-- Opening Marker --

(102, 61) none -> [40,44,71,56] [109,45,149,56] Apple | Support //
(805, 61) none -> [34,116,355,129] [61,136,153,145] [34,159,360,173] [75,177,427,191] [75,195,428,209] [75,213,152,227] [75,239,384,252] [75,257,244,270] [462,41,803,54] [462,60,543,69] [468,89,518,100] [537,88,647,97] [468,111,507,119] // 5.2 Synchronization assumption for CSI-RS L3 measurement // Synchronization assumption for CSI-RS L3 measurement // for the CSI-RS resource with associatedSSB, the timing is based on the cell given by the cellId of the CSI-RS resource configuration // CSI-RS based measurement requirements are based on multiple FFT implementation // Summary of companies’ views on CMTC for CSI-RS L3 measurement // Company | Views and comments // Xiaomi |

-- Closing Marker --
-- Opening Marker --

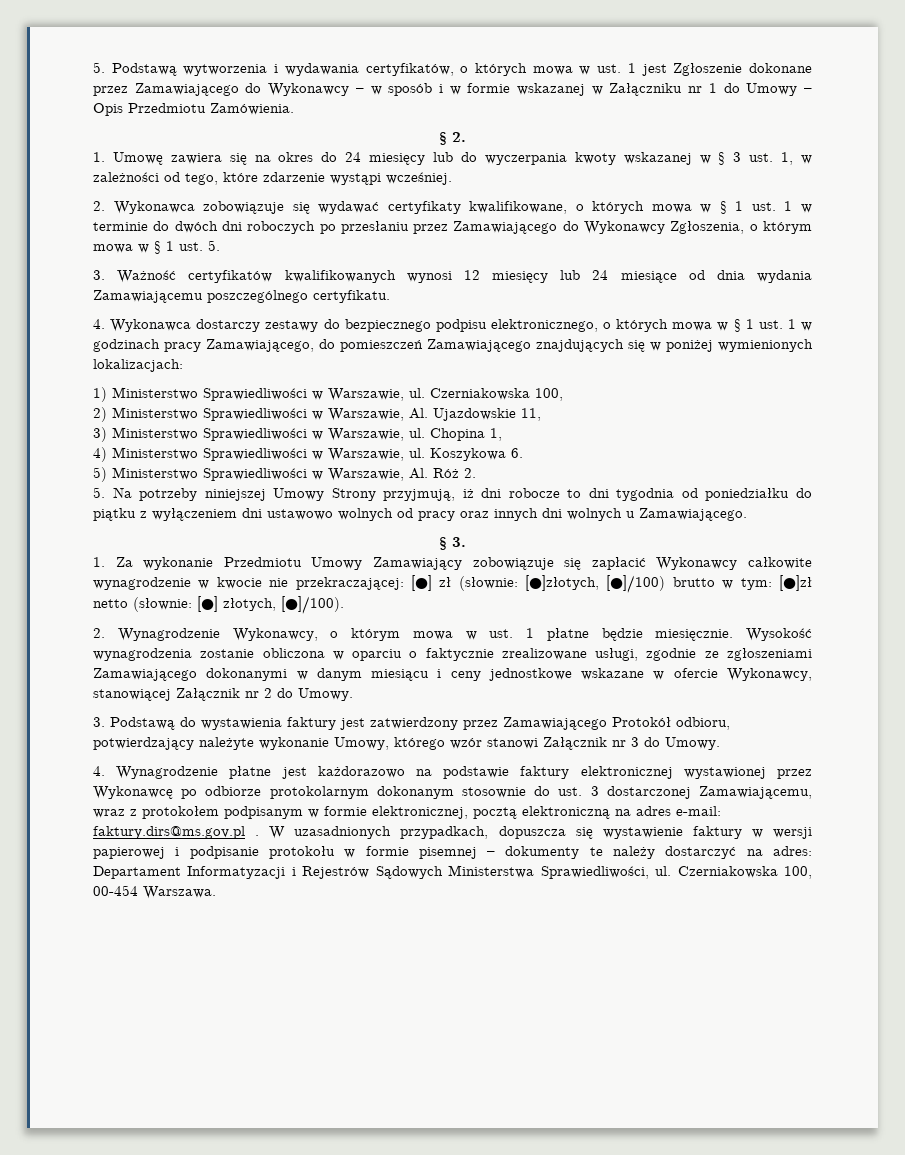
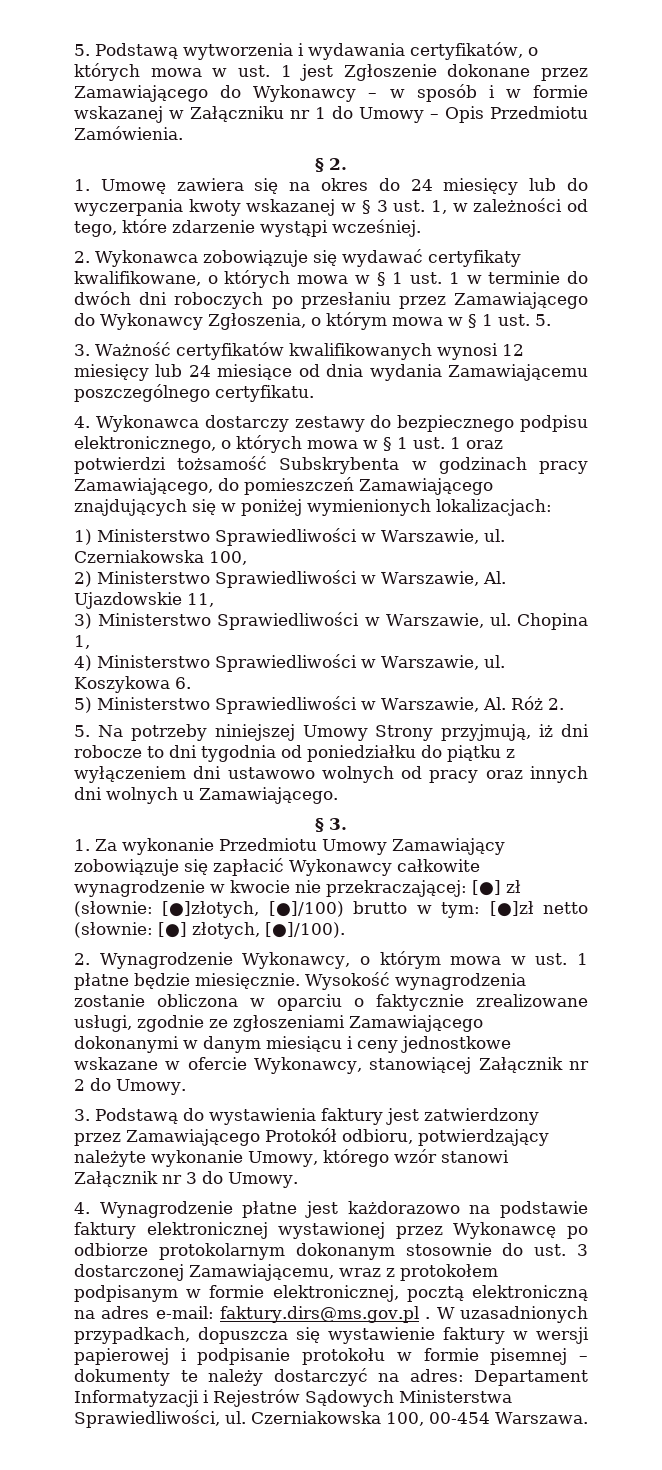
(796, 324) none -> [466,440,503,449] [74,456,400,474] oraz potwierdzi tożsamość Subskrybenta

-- Closing Marker --
-- Opening Marker --

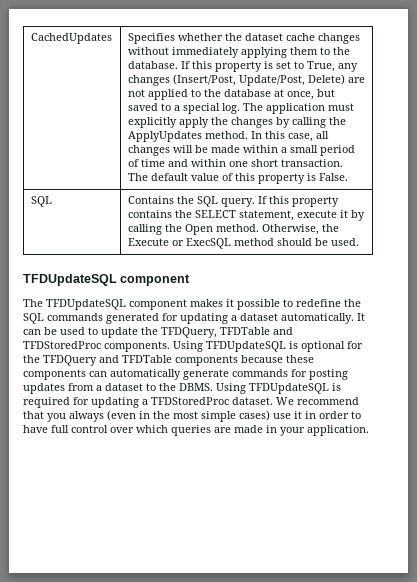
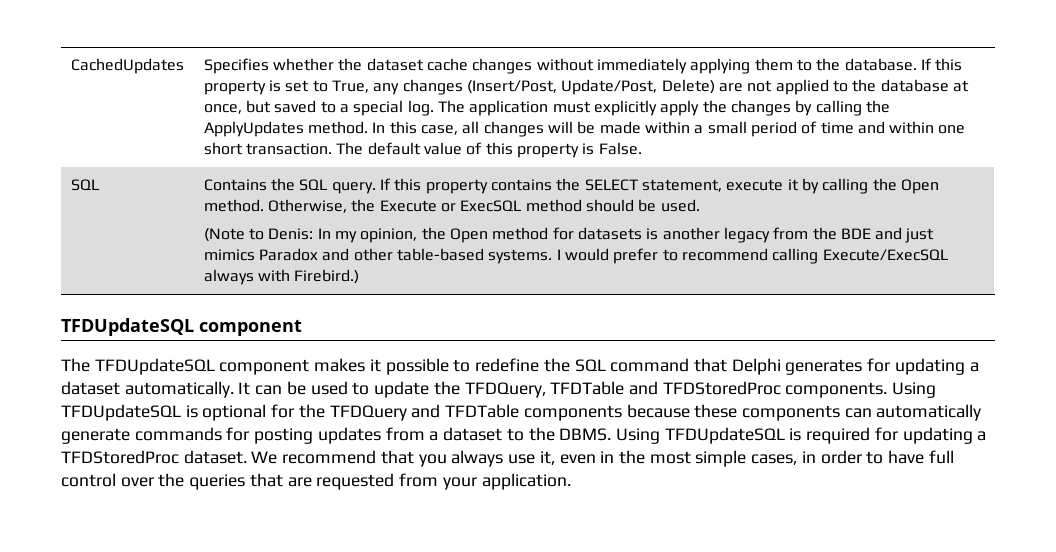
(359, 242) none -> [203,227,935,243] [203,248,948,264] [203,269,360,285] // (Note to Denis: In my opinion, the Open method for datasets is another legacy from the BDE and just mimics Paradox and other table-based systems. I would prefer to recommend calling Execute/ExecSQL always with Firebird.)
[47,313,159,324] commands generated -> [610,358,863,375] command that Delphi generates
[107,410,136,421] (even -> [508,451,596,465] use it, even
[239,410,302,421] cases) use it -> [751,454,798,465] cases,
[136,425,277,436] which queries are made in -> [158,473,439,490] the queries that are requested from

-- Closing Marker --

Retype the portion of the data above that starts on the line with "[107,410,136,421] (even ->" and finishes on the line with "[136,425,277,436] which queries", including both of those lines.

[107,410,136,421] (even -> [508,451,596,465] use it, even
[239,410,302,421] cases) use it -> [751,454,798,465] cases,
[136,425,277,436] which queries are made in -> [158,473,439,490] the queries that are requested from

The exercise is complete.